Ce qui désamorce définitivement le mythe de l’Inventeur de mots, c’est que les mots émergent, se forgent, agrègent des points de vue et des significations concurrentes, se consolident dans leur circulation de discours en discours. Les chercheur·es en Analyse du discours connaissent bien cette idée, au cœur des préoccupations de la discipline. Évoquons la notion de déjà-dit, proposée dès les années 1930 par le linguiste russe Mikhaïl Bakhtine et reprise par les analystes du discours aujourd’hui. Bakhtine avance qu’aucun mot n’est neutre, vierge de toute connotation : chaque mot utilisé est chargé d’un déjà-dit, d’une mémoire collective qui charrie représentations et présupposés, faits de tous les contextes discursifs où le mot a circulé. C’est ce qu’on appelle le dialogisme.

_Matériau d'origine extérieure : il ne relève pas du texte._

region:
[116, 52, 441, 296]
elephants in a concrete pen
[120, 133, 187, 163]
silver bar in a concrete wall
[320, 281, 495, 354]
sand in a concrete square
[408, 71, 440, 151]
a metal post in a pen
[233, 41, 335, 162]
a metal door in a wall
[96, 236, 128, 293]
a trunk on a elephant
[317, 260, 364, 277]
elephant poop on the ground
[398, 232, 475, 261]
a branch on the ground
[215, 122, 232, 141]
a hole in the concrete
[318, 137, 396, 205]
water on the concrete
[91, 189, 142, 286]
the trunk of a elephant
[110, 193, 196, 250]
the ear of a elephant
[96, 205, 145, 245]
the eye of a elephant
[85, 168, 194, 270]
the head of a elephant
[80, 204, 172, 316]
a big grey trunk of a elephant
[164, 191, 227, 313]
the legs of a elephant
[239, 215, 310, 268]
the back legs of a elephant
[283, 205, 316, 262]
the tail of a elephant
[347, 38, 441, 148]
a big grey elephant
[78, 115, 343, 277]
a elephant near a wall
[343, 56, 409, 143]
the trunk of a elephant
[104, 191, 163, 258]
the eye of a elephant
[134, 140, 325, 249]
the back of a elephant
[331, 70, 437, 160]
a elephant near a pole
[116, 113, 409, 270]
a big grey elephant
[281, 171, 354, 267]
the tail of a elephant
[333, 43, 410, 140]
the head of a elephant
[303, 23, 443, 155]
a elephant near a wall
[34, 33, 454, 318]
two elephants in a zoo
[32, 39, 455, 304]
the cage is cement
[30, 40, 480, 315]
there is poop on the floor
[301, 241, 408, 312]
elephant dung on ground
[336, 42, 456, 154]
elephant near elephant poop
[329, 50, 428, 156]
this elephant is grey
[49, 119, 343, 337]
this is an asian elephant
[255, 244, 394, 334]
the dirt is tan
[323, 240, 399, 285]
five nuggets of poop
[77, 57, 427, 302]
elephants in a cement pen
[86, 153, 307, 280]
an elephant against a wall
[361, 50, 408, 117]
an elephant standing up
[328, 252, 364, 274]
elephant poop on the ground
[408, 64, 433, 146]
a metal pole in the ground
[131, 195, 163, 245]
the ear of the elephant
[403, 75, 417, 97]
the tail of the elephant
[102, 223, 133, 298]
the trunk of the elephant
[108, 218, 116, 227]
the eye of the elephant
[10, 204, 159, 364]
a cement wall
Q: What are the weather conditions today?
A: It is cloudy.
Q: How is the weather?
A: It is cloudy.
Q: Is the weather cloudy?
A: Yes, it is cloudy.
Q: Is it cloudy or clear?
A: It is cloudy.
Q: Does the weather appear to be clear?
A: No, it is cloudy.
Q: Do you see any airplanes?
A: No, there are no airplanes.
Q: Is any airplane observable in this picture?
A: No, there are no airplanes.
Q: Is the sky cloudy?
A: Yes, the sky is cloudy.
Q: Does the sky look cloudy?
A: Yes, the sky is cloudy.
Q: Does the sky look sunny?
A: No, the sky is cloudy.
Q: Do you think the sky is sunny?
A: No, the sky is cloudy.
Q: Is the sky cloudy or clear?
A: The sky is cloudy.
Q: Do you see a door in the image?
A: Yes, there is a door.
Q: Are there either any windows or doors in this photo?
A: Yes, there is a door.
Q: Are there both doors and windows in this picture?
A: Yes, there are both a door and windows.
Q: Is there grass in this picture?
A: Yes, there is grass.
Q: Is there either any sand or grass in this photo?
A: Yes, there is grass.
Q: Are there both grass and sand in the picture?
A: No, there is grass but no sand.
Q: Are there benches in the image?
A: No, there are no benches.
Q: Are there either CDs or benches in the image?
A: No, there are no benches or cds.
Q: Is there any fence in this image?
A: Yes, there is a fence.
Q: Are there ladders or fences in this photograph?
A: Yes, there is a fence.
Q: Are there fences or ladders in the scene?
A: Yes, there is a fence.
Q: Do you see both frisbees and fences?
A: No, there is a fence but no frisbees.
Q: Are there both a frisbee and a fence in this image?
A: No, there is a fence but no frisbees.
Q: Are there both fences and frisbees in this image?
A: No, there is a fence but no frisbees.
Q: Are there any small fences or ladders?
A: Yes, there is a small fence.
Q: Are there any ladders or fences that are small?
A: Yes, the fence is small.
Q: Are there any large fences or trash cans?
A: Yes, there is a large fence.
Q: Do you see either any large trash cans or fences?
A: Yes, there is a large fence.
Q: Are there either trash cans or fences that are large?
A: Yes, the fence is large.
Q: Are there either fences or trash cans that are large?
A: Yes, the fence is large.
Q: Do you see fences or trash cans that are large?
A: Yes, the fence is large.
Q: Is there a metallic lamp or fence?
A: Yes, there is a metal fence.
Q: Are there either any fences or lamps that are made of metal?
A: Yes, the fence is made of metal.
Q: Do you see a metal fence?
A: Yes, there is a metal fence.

Partant de là, il est plus juste de parler de circulation et de réinterprétation des mots, que de naissance et d’invention. Les mots émergent, se forgent, se consolident, disparaissent un temps, réapparaissent ailleurs, circulent dans et par une dynamique discursive, c’est-à-dire collective. Leurs utilisations et leurs sens sont ainsi négociés entre les personnes. Un mot qui a réussi est donc un mot qui a fait consensus au sein d’un espace de discours donné, parce qu’il a pu agréger les différents intérêts et points de vue sur un sujet. Prenons l’exemple de « chatbot » ; si vous vous amusez à fouiller dans la section « Discussion » de l’article Wikipédia correspondant, vous pourrez constater que la page a changé de nom plusieurs fois au cours de l’année 2019. « Assistant personnel », « assistant conversationnel », « chatterbot » ou la francisation « dialogueur », ont pu tour à tour être proposés comme variantes. Au terme d’âpres négociations sur le mot à adopter, « chatbot » semble finalement avoir gagné la bataille : c’est le mot qui a finalement fait consensus parmi les Wikinautes. Du moins, jusqu’au prochain round de négociations.

L’enjeu, si vous cherchez le mot magique, n’est donc pas tant d’inventer le bon terme, que de mettre ses deniers sur le bon cheval : quel est le mot qui vous fera exister  au sein de votre marché  ou  pour vos publics ? Quel est le mot qui fera finalement consensus ?

C’est donc votre habileté à la négociation sémantique, votre compréhension des mécanismes de construction de l’autorité qui est la composante essentielle de votre force performative. On comprend mieux le credo de Mots-Clés : le discours n’est pas un instrument de l’influence, mais le lieu de l’influence.

À la question « mais qui a inventé les mots », la meilleure réponse est probablement : nous tous et toutes ! Et le vieux monsieur à barbe blanche n’a qu’à bien se tenir.